What to work on | Of all the lines in the records below, copy only those that contain the string "SMAK".
═══
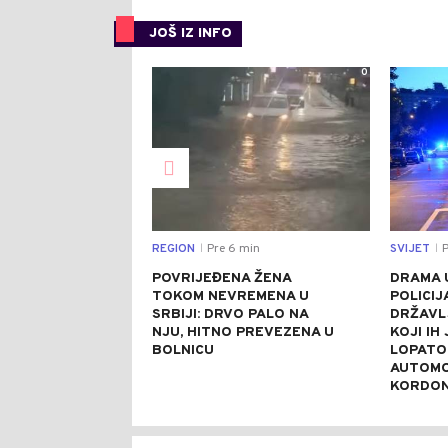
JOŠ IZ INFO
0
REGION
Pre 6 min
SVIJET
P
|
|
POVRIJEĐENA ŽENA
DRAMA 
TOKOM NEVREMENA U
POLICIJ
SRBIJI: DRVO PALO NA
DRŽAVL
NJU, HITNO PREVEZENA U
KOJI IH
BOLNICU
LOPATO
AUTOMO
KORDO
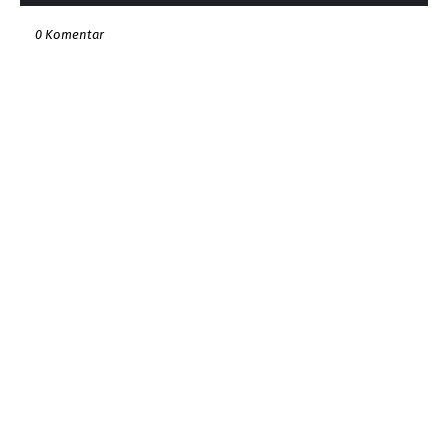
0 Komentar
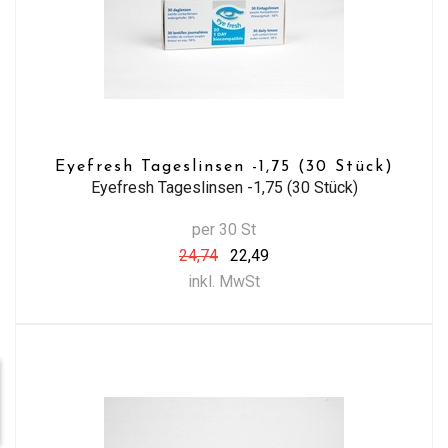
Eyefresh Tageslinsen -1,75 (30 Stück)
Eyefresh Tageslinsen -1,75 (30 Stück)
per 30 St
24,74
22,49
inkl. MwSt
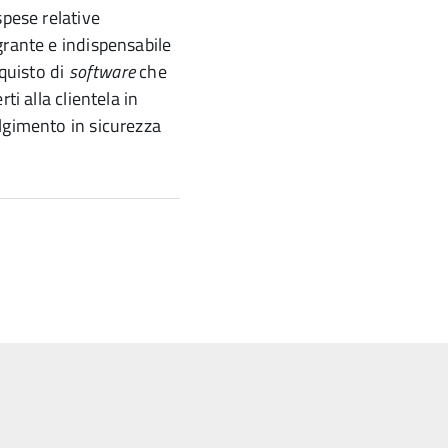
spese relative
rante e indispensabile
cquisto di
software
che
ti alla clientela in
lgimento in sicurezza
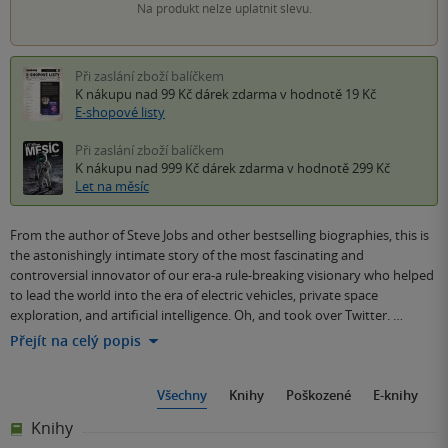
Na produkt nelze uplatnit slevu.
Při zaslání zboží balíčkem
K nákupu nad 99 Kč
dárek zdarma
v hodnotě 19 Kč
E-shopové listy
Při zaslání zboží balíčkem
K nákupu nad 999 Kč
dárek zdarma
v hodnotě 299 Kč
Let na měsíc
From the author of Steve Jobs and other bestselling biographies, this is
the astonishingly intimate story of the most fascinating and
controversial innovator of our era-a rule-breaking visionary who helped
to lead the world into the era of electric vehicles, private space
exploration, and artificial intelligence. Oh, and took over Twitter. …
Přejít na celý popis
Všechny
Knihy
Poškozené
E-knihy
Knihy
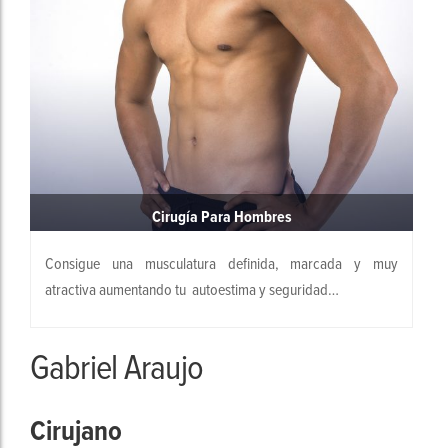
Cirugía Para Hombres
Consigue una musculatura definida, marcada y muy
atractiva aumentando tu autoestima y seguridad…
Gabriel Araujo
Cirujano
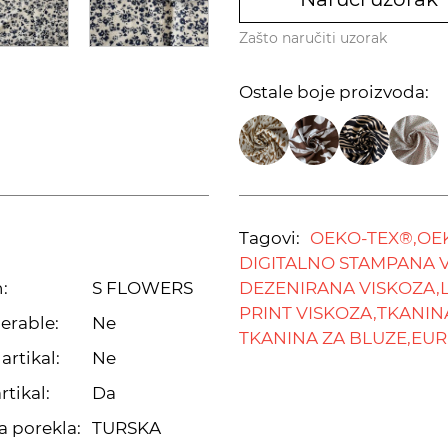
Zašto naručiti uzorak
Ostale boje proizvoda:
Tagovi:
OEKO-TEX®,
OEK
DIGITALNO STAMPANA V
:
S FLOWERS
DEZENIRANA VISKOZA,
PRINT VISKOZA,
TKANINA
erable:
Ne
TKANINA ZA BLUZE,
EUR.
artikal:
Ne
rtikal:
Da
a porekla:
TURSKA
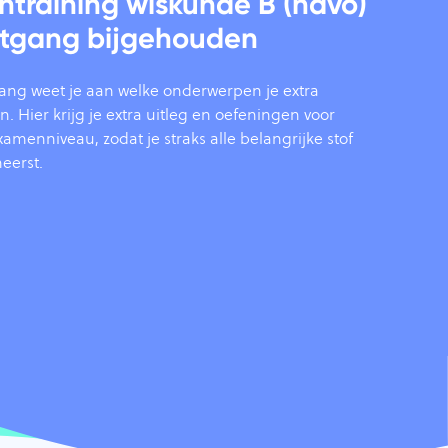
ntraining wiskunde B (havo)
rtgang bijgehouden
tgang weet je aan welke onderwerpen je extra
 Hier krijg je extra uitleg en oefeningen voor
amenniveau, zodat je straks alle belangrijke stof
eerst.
═══
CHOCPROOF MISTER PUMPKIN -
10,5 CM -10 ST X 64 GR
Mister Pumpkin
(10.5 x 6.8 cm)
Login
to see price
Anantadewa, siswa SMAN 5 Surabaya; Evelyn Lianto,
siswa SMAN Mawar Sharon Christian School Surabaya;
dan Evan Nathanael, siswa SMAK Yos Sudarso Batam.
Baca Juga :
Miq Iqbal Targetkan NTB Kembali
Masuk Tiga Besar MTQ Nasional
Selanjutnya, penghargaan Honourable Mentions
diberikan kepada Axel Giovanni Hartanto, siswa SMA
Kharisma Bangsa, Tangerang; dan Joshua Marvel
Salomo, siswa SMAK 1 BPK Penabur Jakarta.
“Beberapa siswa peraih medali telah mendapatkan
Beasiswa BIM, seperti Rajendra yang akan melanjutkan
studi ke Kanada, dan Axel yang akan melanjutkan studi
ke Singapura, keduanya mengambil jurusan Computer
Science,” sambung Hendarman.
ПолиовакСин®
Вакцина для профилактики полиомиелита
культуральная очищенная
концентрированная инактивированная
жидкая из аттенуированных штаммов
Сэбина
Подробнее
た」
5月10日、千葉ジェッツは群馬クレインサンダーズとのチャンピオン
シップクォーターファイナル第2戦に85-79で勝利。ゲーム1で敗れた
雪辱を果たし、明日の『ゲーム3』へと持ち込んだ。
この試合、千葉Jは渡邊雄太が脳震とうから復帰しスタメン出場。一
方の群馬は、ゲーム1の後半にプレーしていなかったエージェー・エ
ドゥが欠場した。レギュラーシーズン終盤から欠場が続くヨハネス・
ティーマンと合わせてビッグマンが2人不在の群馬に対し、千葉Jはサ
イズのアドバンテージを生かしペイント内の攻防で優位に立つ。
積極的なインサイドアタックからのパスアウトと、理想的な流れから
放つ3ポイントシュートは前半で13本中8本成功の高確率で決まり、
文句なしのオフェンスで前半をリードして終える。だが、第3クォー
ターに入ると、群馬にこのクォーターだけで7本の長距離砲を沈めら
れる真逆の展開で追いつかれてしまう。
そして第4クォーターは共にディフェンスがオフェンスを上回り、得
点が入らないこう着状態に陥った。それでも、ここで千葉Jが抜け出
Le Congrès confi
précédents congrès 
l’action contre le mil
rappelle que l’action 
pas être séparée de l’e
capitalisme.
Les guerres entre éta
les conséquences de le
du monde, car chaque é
═══
Response |
dan Evan Nathanael, siswa SMAK Yos Sudarso Batam.
Salomo, siswa SMAK 1 BPK Penabur Jakarta.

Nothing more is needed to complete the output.